Statue de Imre Nagy, à Budapest.
Photos : The World factbook.

Jànos Kàdàr fut le maître d'oeuvre d'une brutale politique de répression, qui se signala notamment par la pendaison de Nagy en juin 1958, et se prolongea jusque vers 1963-1964. Des lois d'amnistie furent alors votées, et le pays, se lança dans une relative libéralisation. Kàdàr réussit à instaurer une pacification intérieure qui rendit le régime plus supportable. En 1968, un nouveau mécanisme économique put même être instauré, introduisant un peu d'économie de marché dans l'économie socialiste. Le pays n'en demeurait pas moins, sur le plan international, rigoureusement aligné sur Moscou. Soldat modèle du Pacte de Varsovie, la Hongrie participa ainsi cette année-là en Tchécoslovaquie, à l'écrasement du Printemps de Prague. Jusqu'aux au début des années 1980, la Hongrie connut une croissance économique, qui contrastait avec la stagnation des autres pays satellites de l'URSS. Puis le régime commença à donner des signes d'ankylose. Jànos Kàdàr, vieillissant, fut démit de ses fonctions en 1988 et remplacé par Karoly Grosz, puis par Gyula Horn. L'opposition commença à s'exprimer plus ouvertement; en mai, on ouvrit  le passage aux Allemands de l'Est qui souhaitaient quitter leur pays pour se réfugier à l'Ouest, via l'Autriche, tandis que le régime se résolvait à s'ouvrir au multipartisme. En 1989, le jour même de la mort de Kàdàr, la Cour suprême réhabilita Imre Nagy.

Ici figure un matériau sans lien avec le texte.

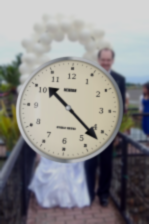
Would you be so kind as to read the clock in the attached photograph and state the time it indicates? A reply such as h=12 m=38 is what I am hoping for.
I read h=10 m=22
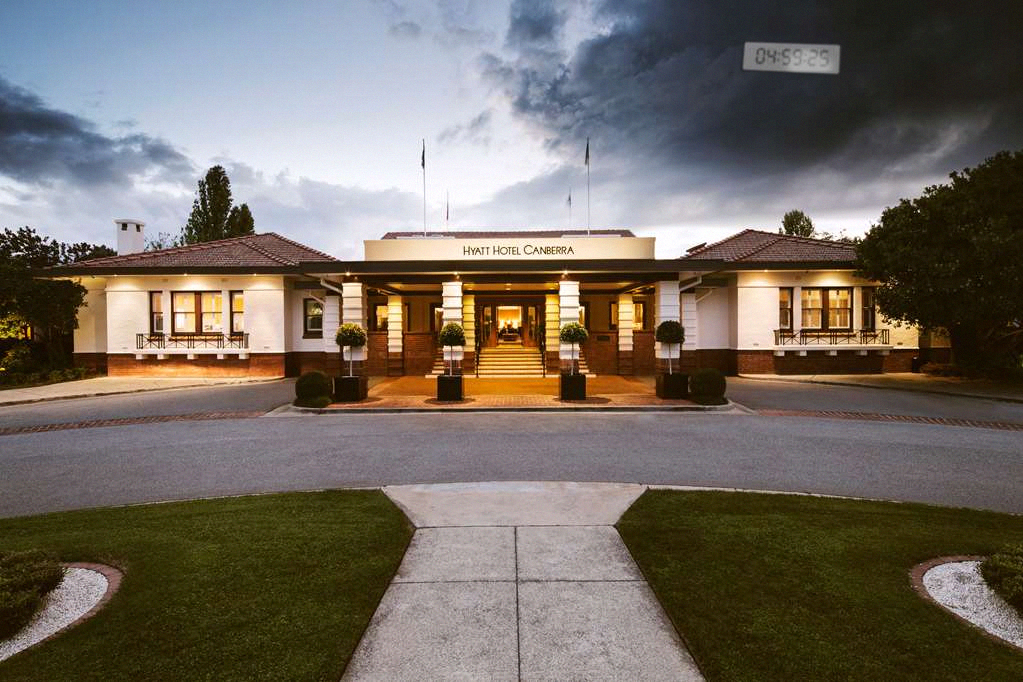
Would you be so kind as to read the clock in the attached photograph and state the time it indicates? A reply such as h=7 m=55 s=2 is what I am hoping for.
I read h=4 m=59 s=25
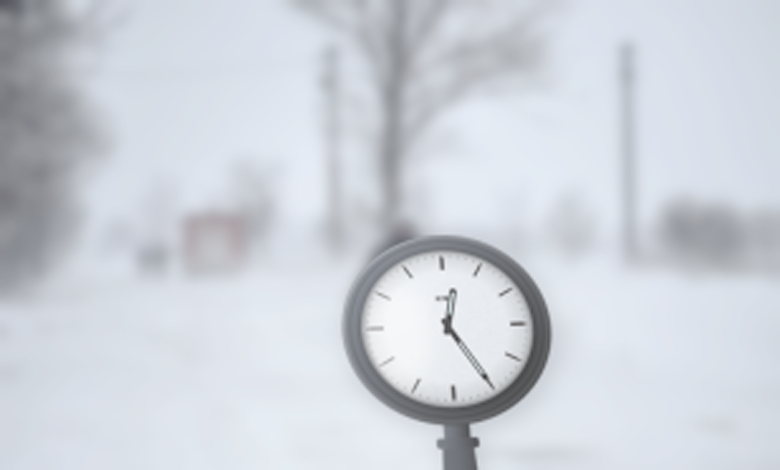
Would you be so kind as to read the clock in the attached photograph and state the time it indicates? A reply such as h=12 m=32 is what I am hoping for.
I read h=12 m=25
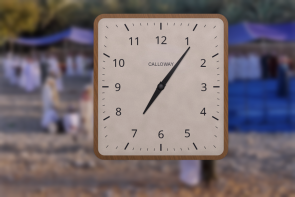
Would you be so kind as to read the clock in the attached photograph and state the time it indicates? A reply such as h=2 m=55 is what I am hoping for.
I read h=7 m=6
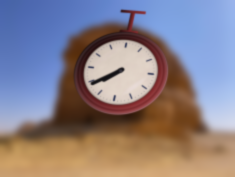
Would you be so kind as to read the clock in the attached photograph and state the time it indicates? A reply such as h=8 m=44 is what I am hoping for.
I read h=7 m=39
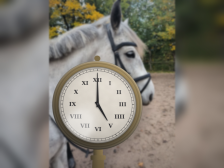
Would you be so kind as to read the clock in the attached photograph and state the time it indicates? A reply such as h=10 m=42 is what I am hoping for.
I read h=5 m=0
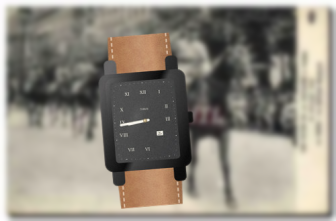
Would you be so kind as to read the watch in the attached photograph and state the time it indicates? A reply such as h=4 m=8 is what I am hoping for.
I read h=8 m=44
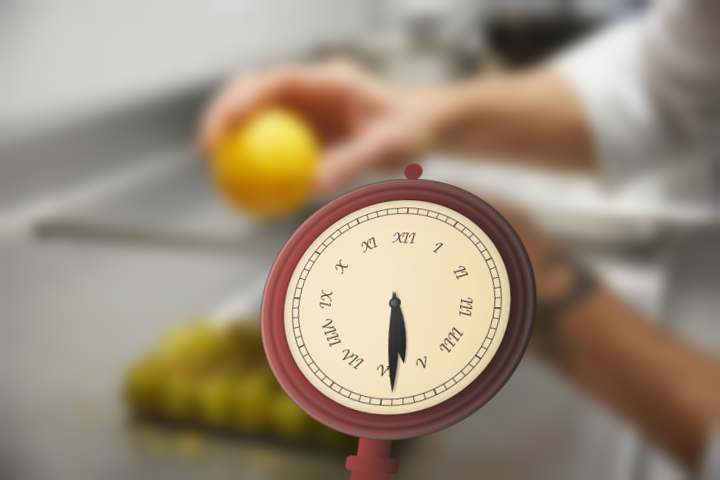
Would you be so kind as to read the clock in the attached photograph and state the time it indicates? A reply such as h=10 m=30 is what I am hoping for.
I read h=5 m=29
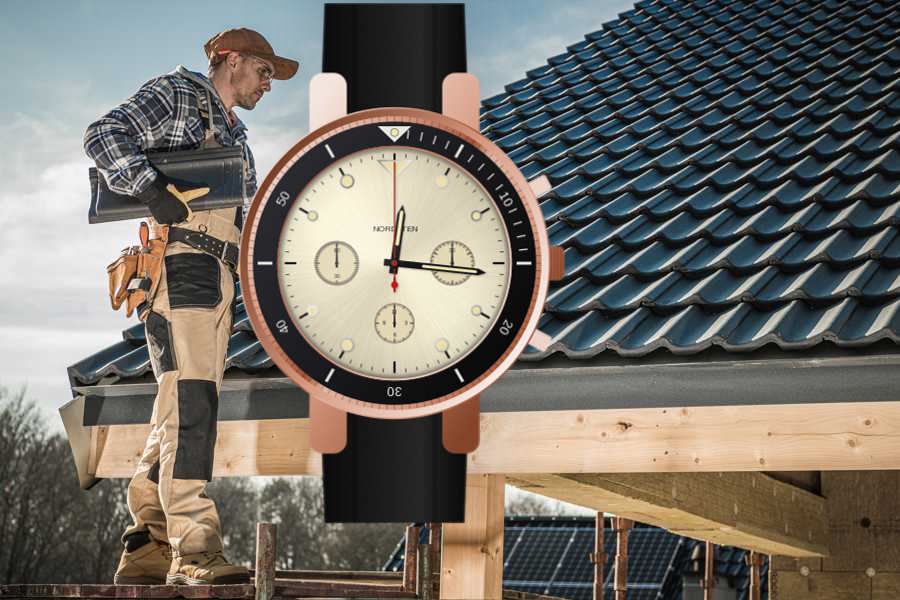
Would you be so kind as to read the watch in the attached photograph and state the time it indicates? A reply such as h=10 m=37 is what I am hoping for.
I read h=12 m=16
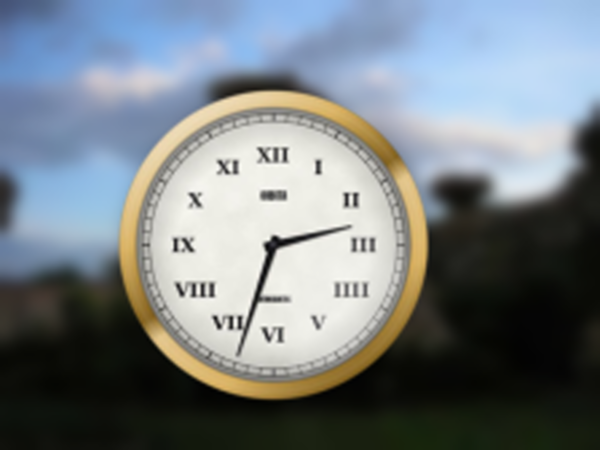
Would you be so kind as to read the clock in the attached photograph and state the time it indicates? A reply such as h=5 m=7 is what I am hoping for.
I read h=2 m=33
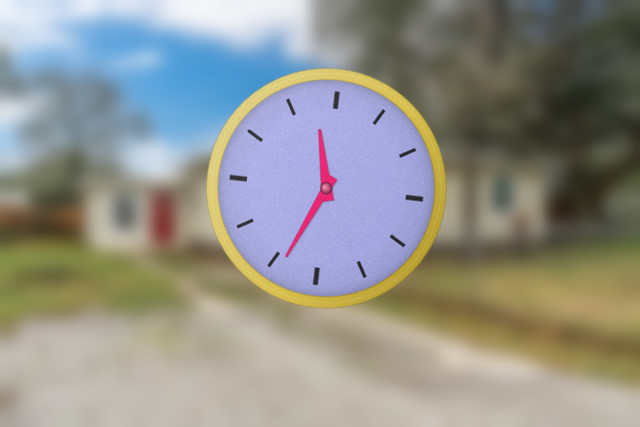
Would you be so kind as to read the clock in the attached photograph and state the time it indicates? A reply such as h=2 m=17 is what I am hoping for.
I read h=11 m=34
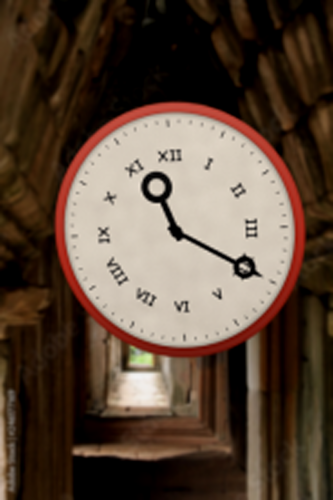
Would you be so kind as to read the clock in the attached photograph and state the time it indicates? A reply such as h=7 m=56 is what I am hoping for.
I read h=11 m=20
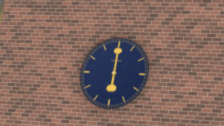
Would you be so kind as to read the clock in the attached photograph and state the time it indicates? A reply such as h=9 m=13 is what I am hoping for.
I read h=6 m=0
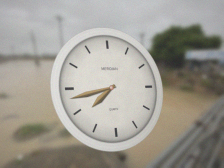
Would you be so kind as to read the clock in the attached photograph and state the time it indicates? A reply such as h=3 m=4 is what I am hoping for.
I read h=7 m=43
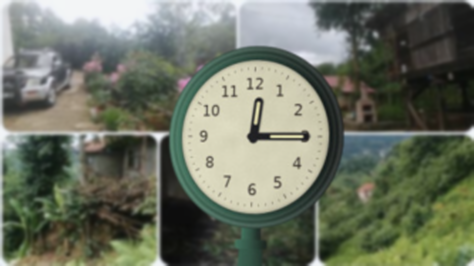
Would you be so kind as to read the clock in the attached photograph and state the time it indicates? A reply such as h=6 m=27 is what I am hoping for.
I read h=12 m=15
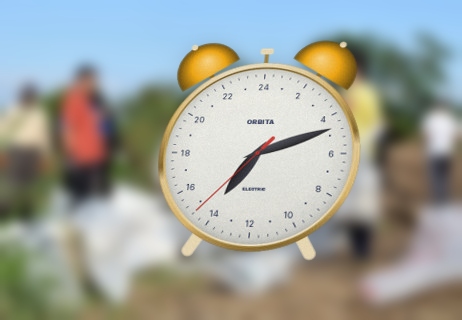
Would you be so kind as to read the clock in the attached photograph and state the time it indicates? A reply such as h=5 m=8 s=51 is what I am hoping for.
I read h=14 m=11 s=37
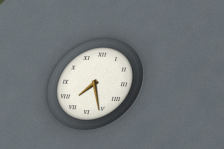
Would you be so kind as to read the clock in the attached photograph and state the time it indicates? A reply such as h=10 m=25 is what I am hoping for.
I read h=7 m=26
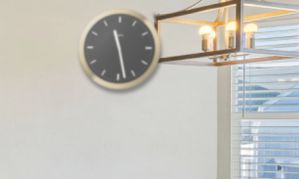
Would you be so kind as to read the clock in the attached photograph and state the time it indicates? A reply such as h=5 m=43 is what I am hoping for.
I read h=11 m=28
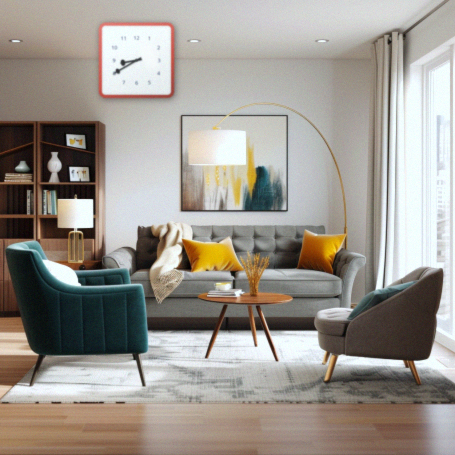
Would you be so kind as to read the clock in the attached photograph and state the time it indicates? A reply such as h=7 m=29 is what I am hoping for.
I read h=8 m=40
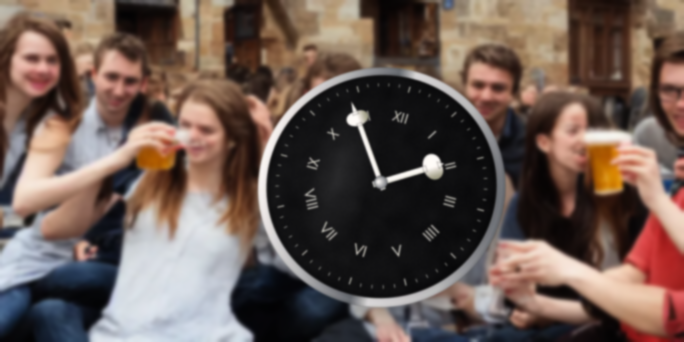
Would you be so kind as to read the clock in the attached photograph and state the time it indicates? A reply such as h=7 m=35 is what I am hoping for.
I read h=1 m=54
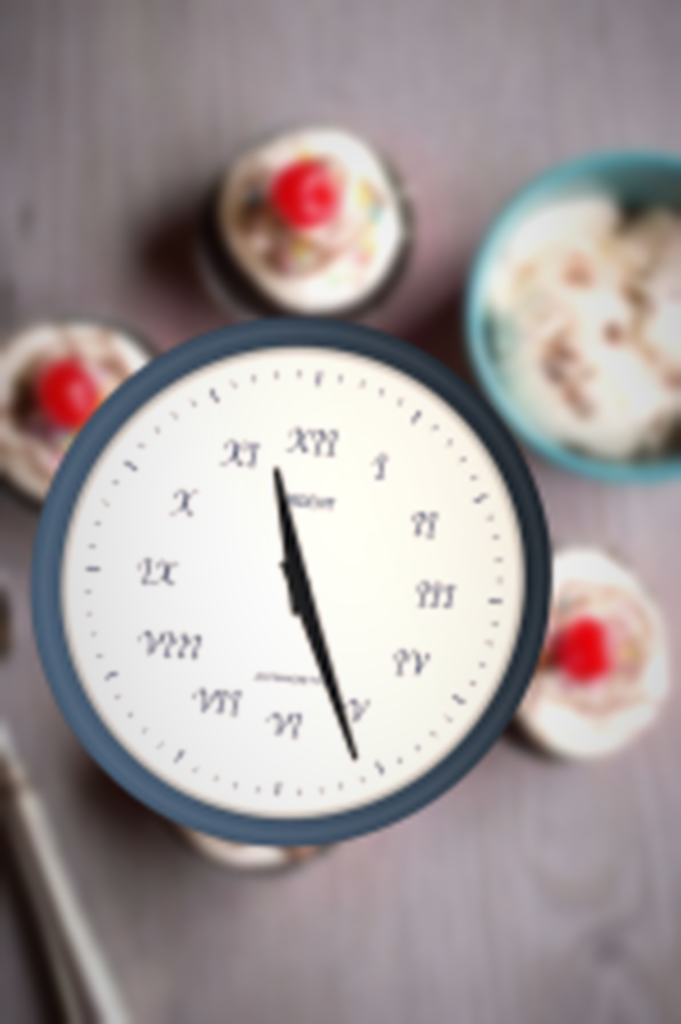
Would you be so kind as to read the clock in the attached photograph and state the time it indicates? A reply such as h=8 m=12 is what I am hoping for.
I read h=11 m=26
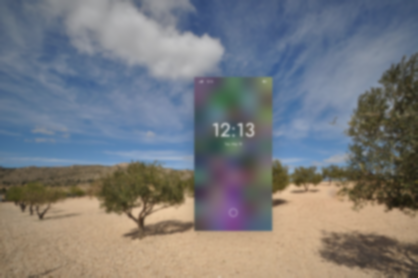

En 1990, des élections libres eurent lieu. Elles donnèrent la victoire à une coalition de centre-droit (dans laquelle existait aussi un courant d'extrême-droite, antisémite), dont le gouvernement fut dirigé par Jòzsef Antall. En juin, la Hongrie se retira du Pacte de Varsovie. L'ère communiste était terminée, mais tout n'était pas fini pour les ex-communistes (ou néo-communistes, comme on voudra). Le retour des restes de Horthy (mort au Portugal) et inhumé en septembre 1993, qui avait donné lieu à une réhabilitation contestée de son régime, et surtout les incertitudes du passage à l'économie de marché, qui ravivèrent rapidement la nostalgie du kadarisme, ou du moins de celui des années de croissance et de stabilité sociale, firent perdre la droite aux élections suivantes. En 1994, un gouvernement de coalition réunissant communistes et libéraux fut formé. La libéralisation ne s'en poursuivit pas moins. En 1997, les Hongrois se prononcèrent par référendum pour l'adhésion de leur pays à l'Otan (qui aura lieu deux ans plus tard), et des négociations commencèrent avec l'Union européenne en vue de l'admission de la Hongrie. En 1998, une nouvelle coalition de centre-droit revint au pouvoir. Viktor Orban fut nommé premier ministre. Sous son gouvernement, en juin 2001, une loi fut votée donnant un statut protecteur aux ressortissants de langue hongroise (magyarophones) vivant dans les pays voisins (Croatie et  Roumanie, Serbie, Slovaquie, Slovénie et Ukraine). Ce qui souleva une vague de contestation dans les pays concernés, qui y voyaient non seulement une ingérence, mais aussi, s'ajoutant la réhabilitation de Horthy huit ans plus tôt, une résurgence des anciennes prétentions impériales de la Hongrie.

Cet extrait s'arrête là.